-- PROBLEMA BREVE 1 --
Diga se cada afirmação abaixo está de acordo com o texto sobre a violência entre torcidas argentinas e brasileiras. Responda sim ou não a cada uma e cite literalmente as palavras do texto que decidem a resposta.
(a) O fio no Twitter sobre as brigas entre torcedores foi publicado no dia 10 de agosto.
(b) A partida no Maracanã valia pelas eliminatórias para a Copa do Mundo de 2026.
(c) Os organizadores colocaram as torcidas organizadas dos dois países em setores separados.

-- TRECHO DO DOCUMENTO --
As ciências sociais não têm caráter profético, mas auxiliam na visualização de futuros possíveis. Cansei de alertar, tanto da escalada de violência, entre torcedores argentinos e brasileiros, quanto da irresponsável omissão das autoridades. No dia 10 de agosto, fiz um fio no Twitter falando que as tretas entre torcedores da Argentina e do Brasil estavam entrando em outro patamar de agressividade[1]. Também repeti a preocupação após os incidentes acontecidos na final da Copa Libertadores, entre Fluminense e Boca[2]. Em consequência, as lamentáveis cenas ocorridas no Maracanã no último jogo entre as duas seleções eram tão previsíveis como evitáveis. O que se segue é a crônica de um drama anunciado.

Ignorando a rivalidade histórica, a escalada anunciada e as advertências escritas, os organizadores da partida entre Argentina e Brasil pelas eliminatórias para a Copa do Mundo de 2026 decidiram que era uma boa oportunidade para colocar as duas torcidas juntas e misturadas. Pior ainda, 24 horas antes do jogo descobrimos que barras argentinas e torcidas organizadas brasileiras estariam no mesmo setor. Um convite à confusão.

Torcidas Brasil e Argentina
Conflito entre torcidas do Brasil e da Argentina.

-- PROBLEMA BREVE 2 --
Reescreva somente as linhas das entradas, começando na que contém "Tuesday start and end? Answer as H:MM AM/PM." e terminando na que contém "2:30 PM to 4:00 PM, 1 hour 30 minutes". Troque "Tuesday" por "Friday" e mantenha todo o resto inalterado.

-- MATERIAIS FORNECIDOS --
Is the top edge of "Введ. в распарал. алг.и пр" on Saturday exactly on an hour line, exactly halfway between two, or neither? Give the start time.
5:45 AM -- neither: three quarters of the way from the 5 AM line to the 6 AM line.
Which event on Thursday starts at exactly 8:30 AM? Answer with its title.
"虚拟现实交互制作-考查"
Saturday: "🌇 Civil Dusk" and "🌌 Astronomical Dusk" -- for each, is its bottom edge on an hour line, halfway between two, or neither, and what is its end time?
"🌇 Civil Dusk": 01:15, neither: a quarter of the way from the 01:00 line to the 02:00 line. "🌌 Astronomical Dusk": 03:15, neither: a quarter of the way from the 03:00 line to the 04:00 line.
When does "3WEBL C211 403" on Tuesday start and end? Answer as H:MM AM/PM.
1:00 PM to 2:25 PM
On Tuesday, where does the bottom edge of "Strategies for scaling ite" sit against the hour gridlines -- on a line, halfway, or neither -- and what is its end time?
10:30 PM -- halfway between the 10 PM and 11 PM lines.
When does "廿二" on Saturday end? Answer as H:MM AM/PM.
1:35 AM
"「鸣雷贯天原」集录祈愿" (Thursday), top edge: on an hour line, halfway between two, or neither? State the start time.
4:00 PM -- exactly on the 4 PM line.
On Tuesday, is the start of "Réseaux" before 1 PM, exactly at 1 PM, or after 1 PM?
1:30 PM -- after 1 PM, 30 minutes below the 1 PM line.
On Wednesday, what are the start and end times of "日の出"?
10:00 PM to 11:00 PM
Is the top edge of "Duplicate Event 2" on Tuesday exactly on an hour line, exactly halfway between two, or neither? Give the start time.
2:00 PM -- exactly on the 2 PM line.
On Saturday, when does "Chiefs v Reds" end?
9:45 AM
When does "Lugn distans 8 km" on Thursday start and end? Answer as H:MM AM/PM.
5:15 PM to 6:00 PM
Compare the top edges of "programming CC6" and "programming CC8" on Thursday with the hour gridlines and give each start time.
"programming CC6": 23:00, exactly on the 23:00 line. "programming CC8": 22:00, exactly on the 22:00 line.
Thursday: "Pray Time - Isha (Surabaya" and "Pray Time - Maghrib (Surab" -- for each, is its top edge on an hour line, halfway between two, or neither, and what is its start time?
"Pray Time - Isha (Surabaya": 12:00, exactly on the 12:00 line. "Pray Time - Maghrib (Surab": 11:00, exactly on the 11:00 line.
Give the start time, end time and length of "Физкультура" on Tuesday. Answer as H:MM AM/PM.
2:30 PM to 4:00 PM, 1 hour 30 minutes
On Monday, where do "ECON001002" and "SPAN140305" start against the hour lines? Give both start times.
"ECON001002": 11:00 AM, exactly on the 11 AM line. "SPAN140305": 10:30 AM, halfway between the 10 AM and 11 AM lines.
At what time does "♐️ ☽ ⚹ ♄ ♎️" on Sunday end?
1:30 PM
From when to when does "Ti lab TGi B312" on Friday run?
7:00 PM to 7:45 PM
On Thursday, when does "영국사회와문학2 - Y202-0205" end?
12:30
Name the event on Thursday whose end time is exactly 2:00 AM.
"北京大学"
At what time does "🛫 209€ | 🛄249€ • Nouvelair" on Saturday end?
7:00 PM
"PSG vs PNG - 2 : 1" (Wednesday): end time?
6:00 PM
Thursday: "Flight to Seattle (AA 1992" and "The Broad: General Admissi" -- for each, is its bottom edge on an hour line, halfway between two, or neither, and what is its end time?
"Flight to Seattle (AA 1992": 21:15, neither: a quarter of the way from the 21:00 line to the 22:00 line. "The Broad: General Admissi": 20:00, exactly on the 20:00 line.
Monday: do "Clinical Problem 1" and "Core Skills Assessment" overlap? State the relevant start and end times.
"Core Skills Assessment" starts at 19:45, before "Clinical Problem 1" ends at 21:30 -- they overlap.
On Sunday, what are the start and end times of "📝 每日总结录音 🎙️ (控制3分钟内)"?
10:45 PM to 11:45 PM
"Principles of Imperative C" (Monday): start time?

-- SOLUÇÃO DO PROBLEMA 1 --
(a) Sim: "No dia 10 de agosto, fiz um fio no Twitter falando que as tretas entre torcedores da Argentina e do Brasil estavam entrando em outro patamar de agressividade".
(b) Sim: "a partida entre Argentina e Brasil pelas eliminatórias para a Copa do Mundo de 2026".
(c) Não: "barras argentinas e torcidas organizadas brasileiras estariam no mesmo setor".

-- SOLUÇÃO DO PROBLEMA 2 --
When does "3WEBL C211 403" on Friday start and end? Answer as H:MM AM/PM.
1:00 PM to 2:25 PM
On Friday, where does the bottom edge of "Strategies for scaling ite" sit against the hour gridlines -- on a line, halfway, or neither -- and what is its end time?
10:30 PM -- halfway between the 10 PM and 11 PM lines.
When does "廿二" on Saturday end? Answer as H:MM AM/PM.
1:35 AM
"「鸣雷贯天原」集录祈愿" (Thursday), top edge: on an hour line, halfway between two, or neither? State the start time.
4:00 PM -- exactly on the 4 PM line.
On Friday, is the start of "Réseaux" before 1 PM, exactly at 1 PM, or after 1 PM?
1:30 PM -- after 1 PM, 30 minutes below the 1 PM line.
On Wednesday, what are the start and end times of "日の出"?
10:00 PM to 11:00 PM
Is the top edge of "Duplicate Event 2" on Friday exactly on an hour line, exactly halfway between two, or neither? Give the start time.
2:00 PM -- exactly on the 2 PM line.
On Saturday, when does "Chiefs v Reds" end?
9:45 AM
When does "Lugn distans 8 km" on Thursday start and end? Answer as H:MM AM/PM.
5:15 PM to 6:00 PM
Compare the top edges of "programming CC6" and "programming CC8" on Thursday with the hour gridlines and give each start time.
"programming CC6": 23:00, exactly on the 23:00 line. "programming CC8": 22:00, exactly on the 22:00 line.
Thursday: "Pray Time - Isha (Surabaya" and "Pray Time - Maghrib (Surab" -- for each, is its top edge on an hour line, halfway between two, or neither, and what is its start time?
"Pray Time - Isha (Surabaya": 12:00, exactly on the 12:00 line. "Pray Time - Maghrib (Surab": 11:00, exactly on the 11:00 line.
Give the start time, end time and length of "Физкультура" on Friday. Answer as H:MM AM/PM.
2:30 PM to 4:00 PM, 1 hour 30 minutes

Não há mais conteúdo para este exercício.